• TASK TO CARRY OUT:
Work out how many lines in the data include the string "moved"; reply with that number alone.

• DATA FOR THE TASK:
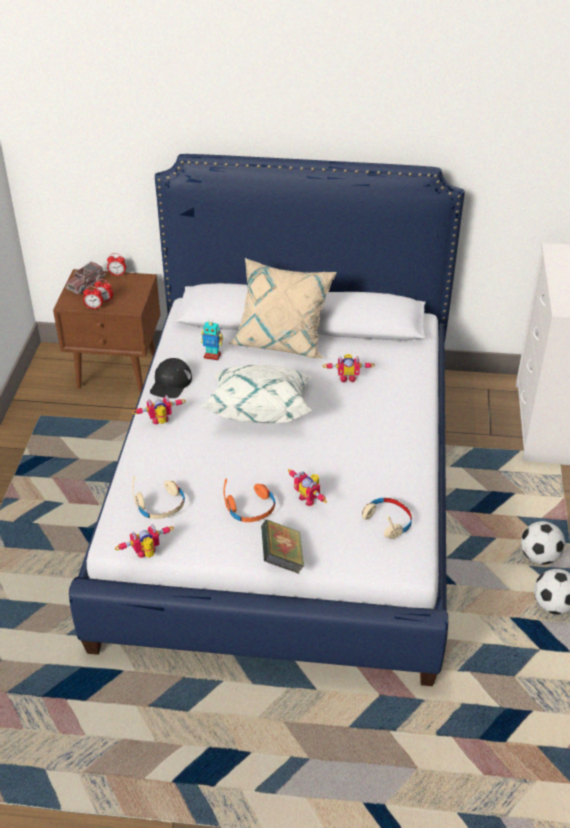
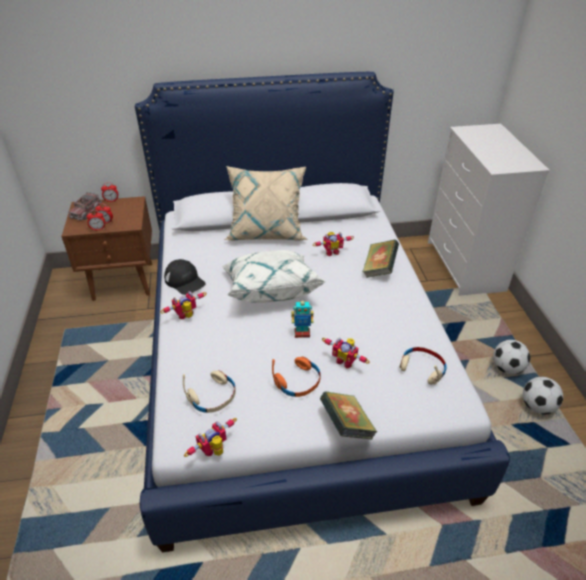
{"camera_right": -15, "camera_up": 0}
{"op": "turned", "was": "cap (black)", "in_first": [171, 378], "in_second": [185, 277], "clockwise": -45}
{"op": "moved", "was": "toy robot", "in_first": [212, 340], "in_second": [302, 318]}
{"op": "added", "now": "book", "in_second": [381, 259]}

* * *

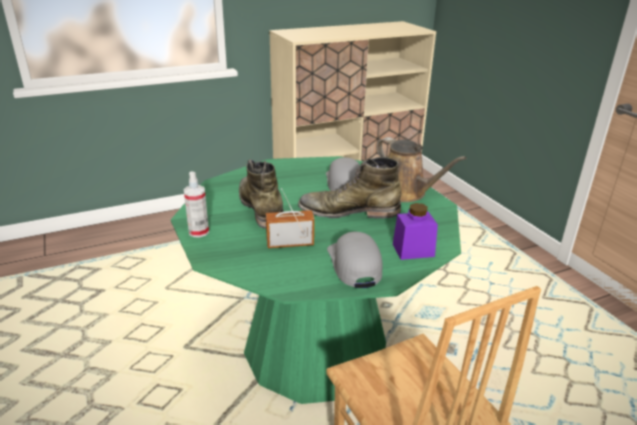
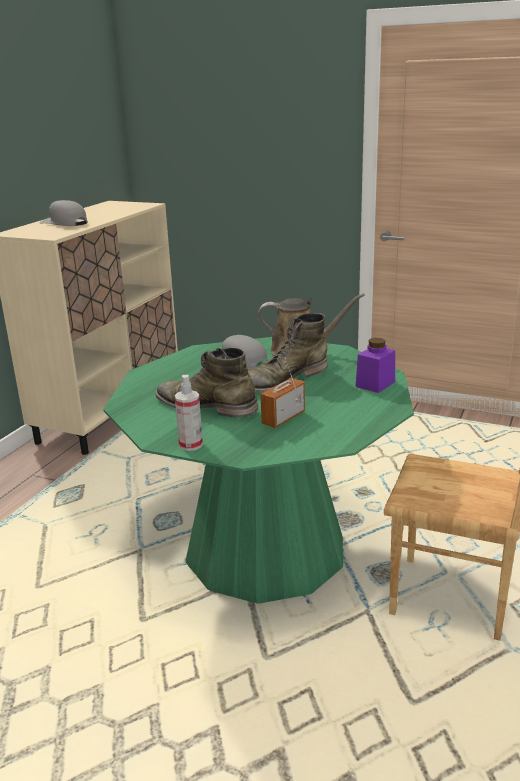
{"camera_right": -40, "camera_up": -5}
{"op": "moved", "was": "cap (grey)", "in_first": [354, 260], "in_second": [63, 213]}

• TASK SOLUTION:
2